Activity:
Without the pictures, write out all the lines below exactly as they appear.

═══ Provided records

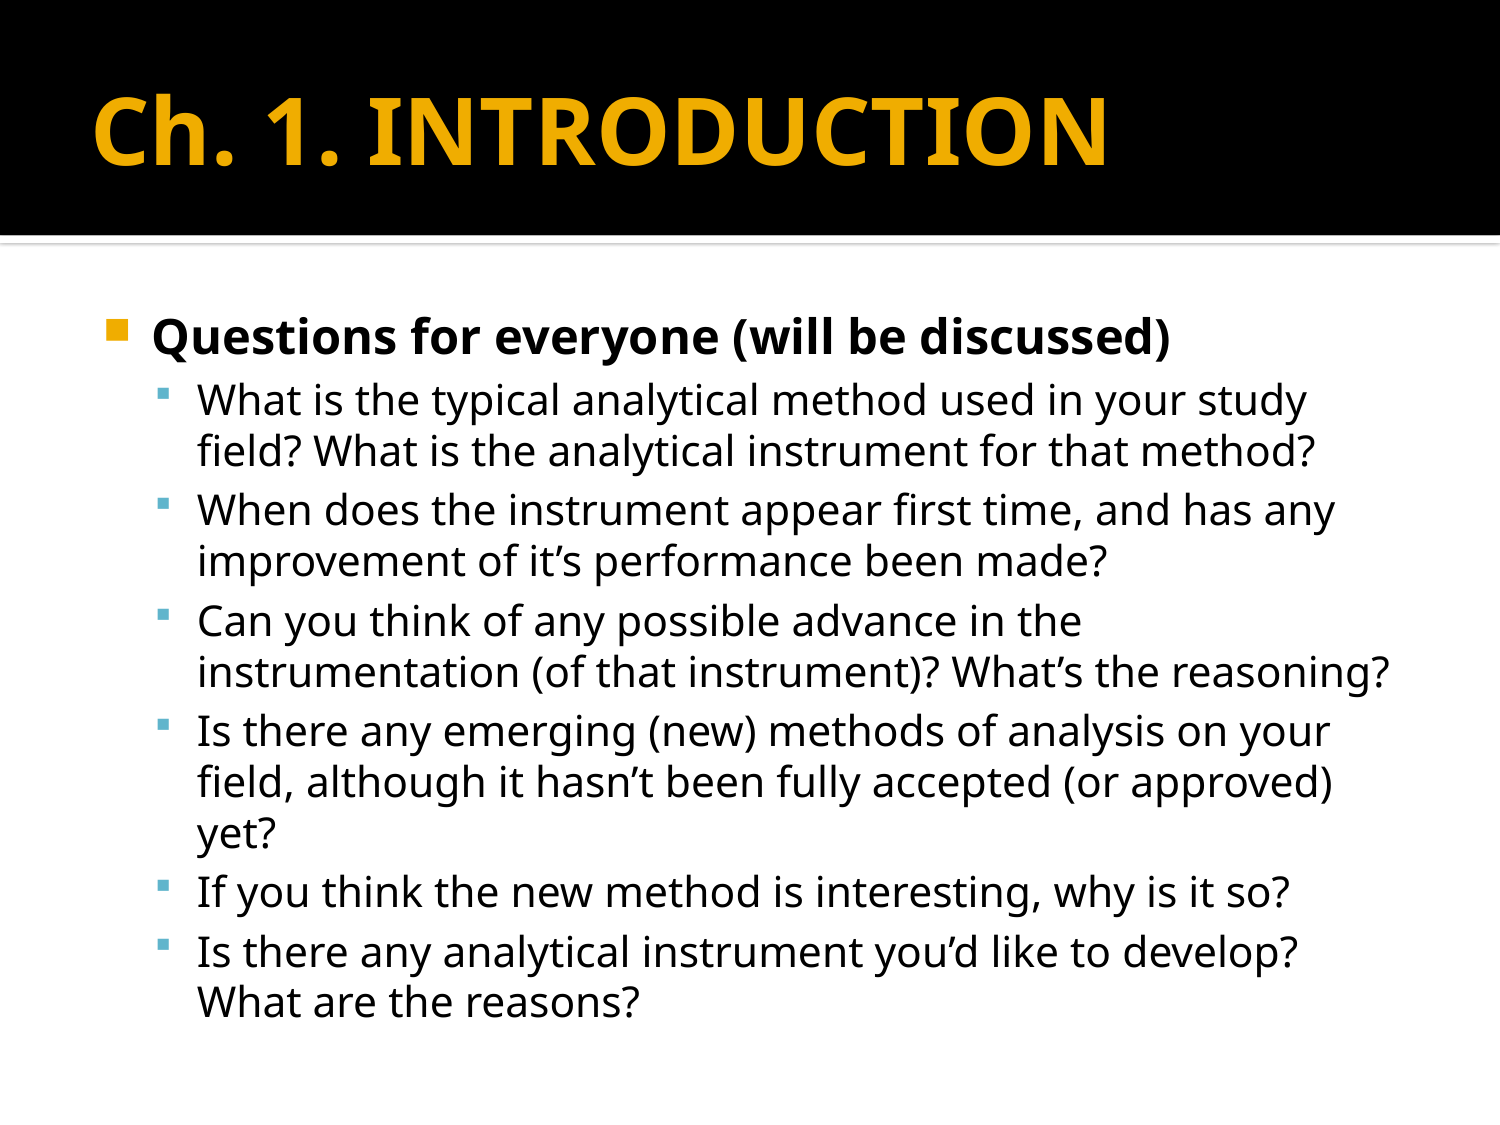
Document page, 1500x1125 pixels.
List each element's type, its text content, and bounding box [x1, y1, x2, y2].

title Ch. 1. INTRODUCTION [75, 25, 1425, 231]
list Questions for everyone (will be discussed) What is the typical analytical method used in your study field? What is the analytical instrument for that method? When does the instrument appear first time, and has any improvement of it’s performance been made? Can you think of any possible advance in the instrumentation (of that instrument)? What’s the reasoning? Is there any emerging (new) methods of analysis on your field, although it hasn’t been fully accepted (or approved) yet? If you think the new method is interesting, why is it so? Is there any analytical instrument you’d like to develop? What are the reasons? [75, 291, 1425, 1050]
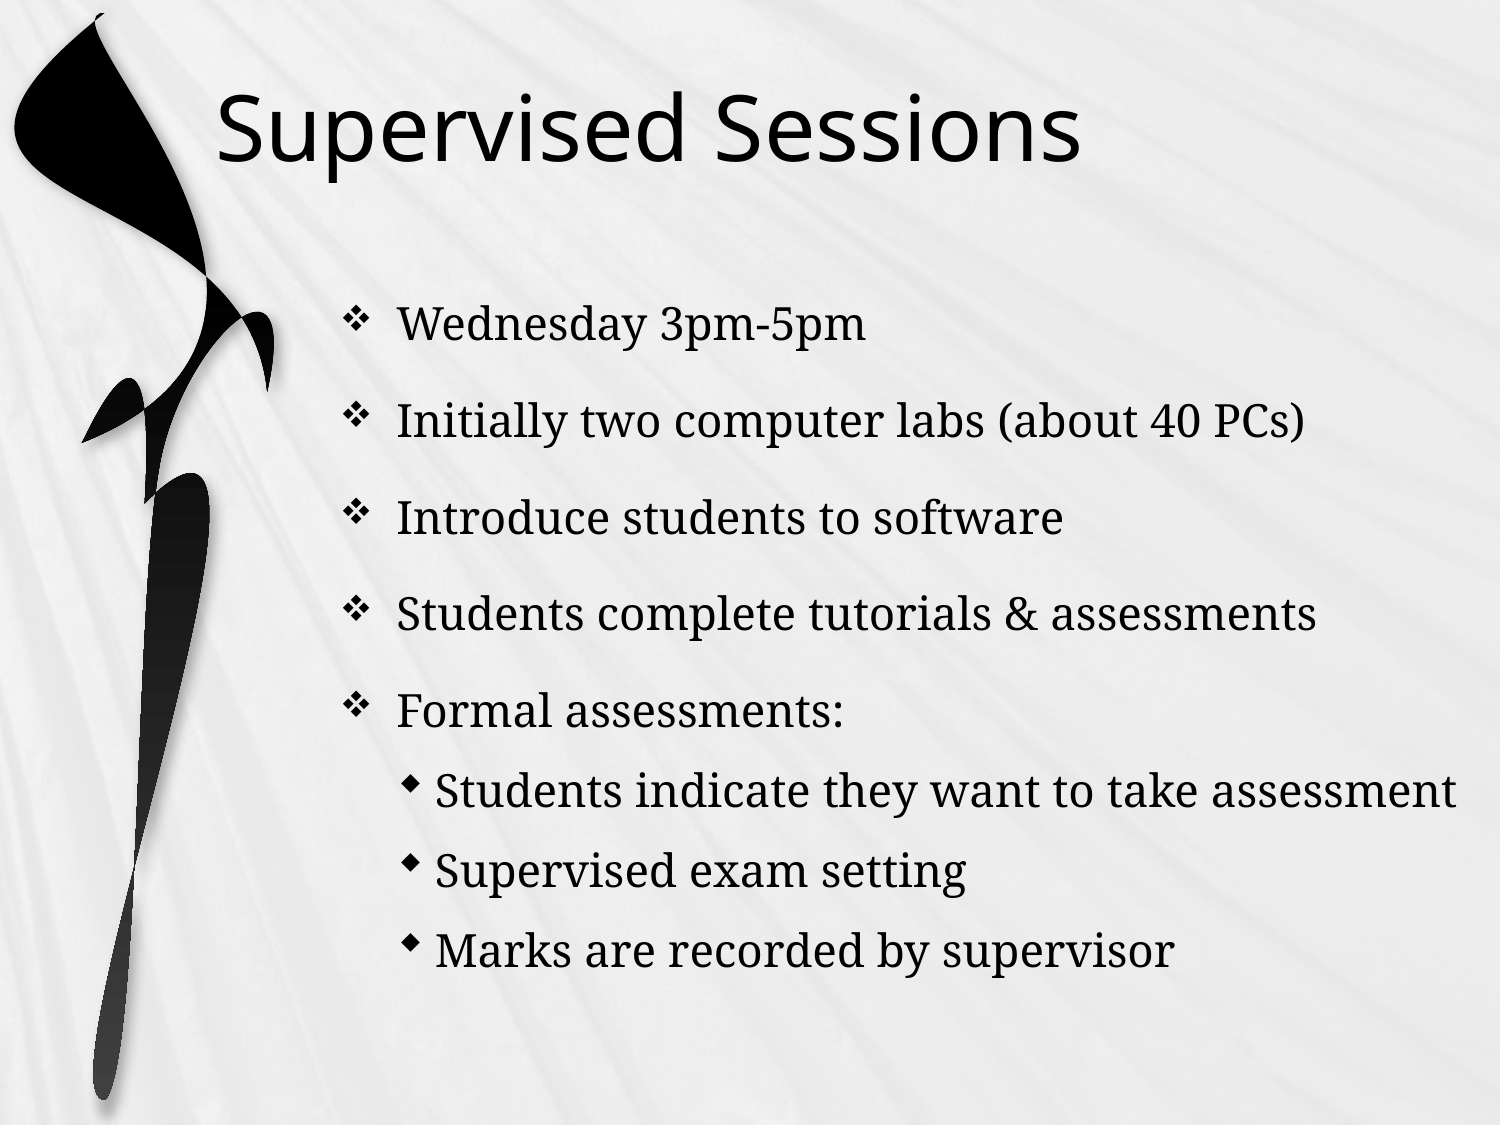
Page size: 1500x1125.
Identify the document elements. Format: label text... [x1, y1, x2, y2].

list Wednesday 3pm-5pm Initially two computer labs (about 40 PCs) Introduce students to software Students complete tutorials & assessments Formal assessments: Students indicate they want to take assessment Supervised exam setting Marks are recorded by supervisor [324, 287, 1477, 1005]
title Supervised Sessions [200, 12, 1317, 238]
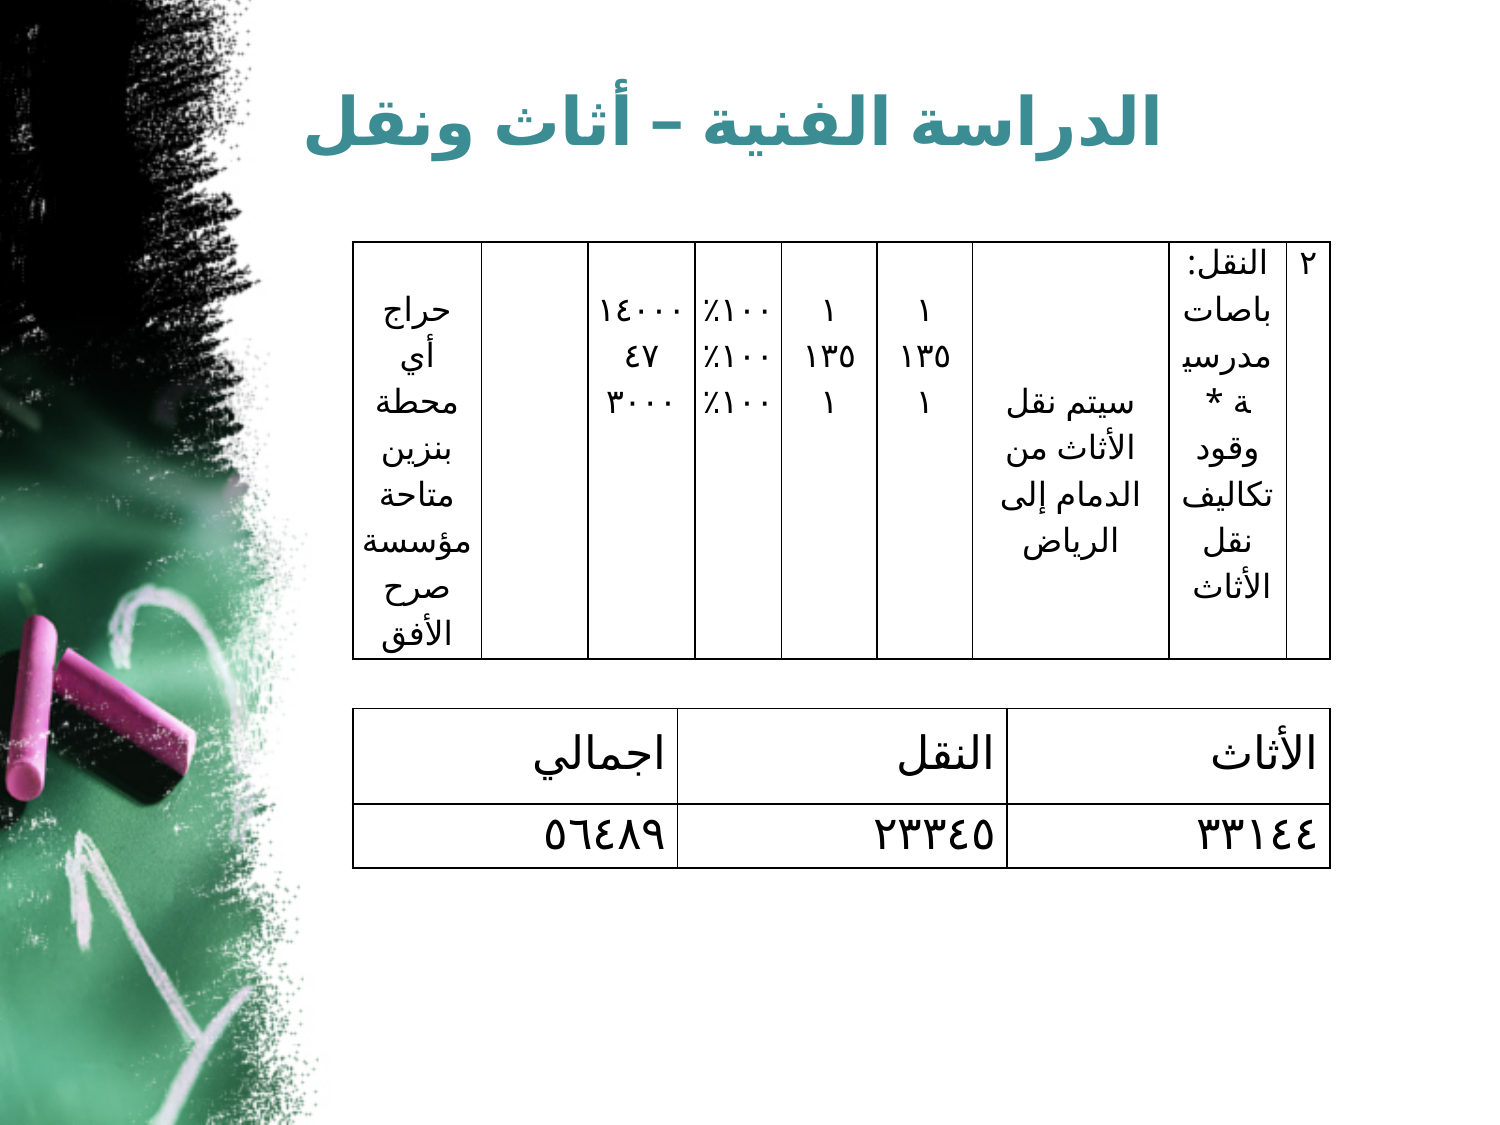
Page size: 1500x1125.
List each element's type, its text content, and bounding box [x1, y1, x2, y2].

table_cell ٥٦٤٨٩ [354, 805, 677, 867]
table_cell ٢٣٣٤٥ [678, 805, 1006, 867]
table_cell ٣٣١٤٤ [1008, 805, 1329, 867]
table_header ١ ١٣٥ ١ [878, 243, 972, 658]
picture [0, 0, 1500, 1125]
table_header الأثاث [1008, 709, 1329, 803]
table_header النقل [678, 709, 1006, 803]
table_header [482, 243, 587, 658]
table_header ١٤٠٠٠ ٤٧ ٣٠٠٠ [589, 243, 694, 658]
title الدراسة الفنية – أثاث ونقل [287, 50, 1438, 188]
table_header حراج أي محطة بنزين متاحة مؤسسة صرح الأفق [354, 243, 481, 658]
table_header ٢ [1287, 243, 1329, 658]
table_header اجمالي [354, 709, 677, 803]
table_header سيتم نقل الأثاث من الدمام إلى الرياض [973, 243, 1168, 658]
table_header النقل: باصات مدرسية * وقود تكاليف نقل الأثاث [1170, 243, 1286, 658]
table_header ١ ١٣٥ ١ [782, 243, 876, 658]
table_header ١٠٠٪ ١٠٠٪ ١٠٠٪ [696, 243, 781, 658]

══════

Answer space:
Document page, 1500x1125 pixels.
List each element's type, its text content, and bounding box [x1, y1, x2, y2].

title Ch. 1. INTRODUCTION [75, 25, 1425, 231]
list Questions for everyone (will be discussed) What is the typical analytical method used in your study field? What is the analytical instrument for that method? When does the instrument appear first time, and has any improvement of it’s performance been made? Can you think of any possible advance in the instrumentation (of that instrument)? What’s the reasoning? Is there any emerging (new) methods of analysis on your field, although it hasn’t been fully accepted (or approved) yet? If you think the new method is interesting, why is it so? Is there any analytical instrument you’d like to develop? What are the reasons? [75, 291, 1425, 1050]
Page size: 1500x1125.
Identify the document elements. Format: label text... [x1, y1, x2, y2].

list Wednesday 3pm-5pm Initially two computer labs (about 40 PCs) Introduce students to software Students complete tutorials & assessments Formal assessments: Students indicate they want to take assessment Supervised exam setting Marks are recorded by supervisor [324, 287, 1477, 1005]
title Supervised Sessions [200, 12, 1317, 238]
Page size: 1500x1125.
List each element's type, its text content, and bounding box [x1, y1, x2, y2].

table_cell ٥٦٤٨٩ [354, 805, 677, 867]
table_cell ٢٣٣٤٥ [678, 805, 1006, 867]
table_cell ٣٣١٤٤ [1008, 805, 1329, 867]
table_header ١ ١٣٥ ١ [878, 243, 972, 658]
picture [0, 0, 1500, 1125]
table_header الأثاث [1008, 709, 1329, 803]
table_header النقل [678, 709, 1006, 803]
table_header [482, 243, 587, 658]
table_header ١٤٠٠٠ ٤٧ ٣٠٠٠ [589, 243, 694, 658]
title الدراسة الفنية – أثاث ونقل [287, 50, 1438, 188]
table_header حراج أي محطة بنزين متاحة مؤسسة صرح الأفق [354, 243, 481, 658]
table_header ٢ [1287, 243, 1329, 658]
table_header اجمالي [354, 709, 677, 803]
table_header سيتم نقل الأثاث من الدمام إلى الرياض [973, 243, 1168, 658]
table_header النقل: باصات مدرسية * وقود تكاليف نقل الأثاث [1170, 243, 1286, 658]
table_header ١ ١٣٥ ١ [782, 243, 876, 658]
table_header ١٠٠٪ ١٠٠٪ ١٠٠٪ [696, 243, 781, 658]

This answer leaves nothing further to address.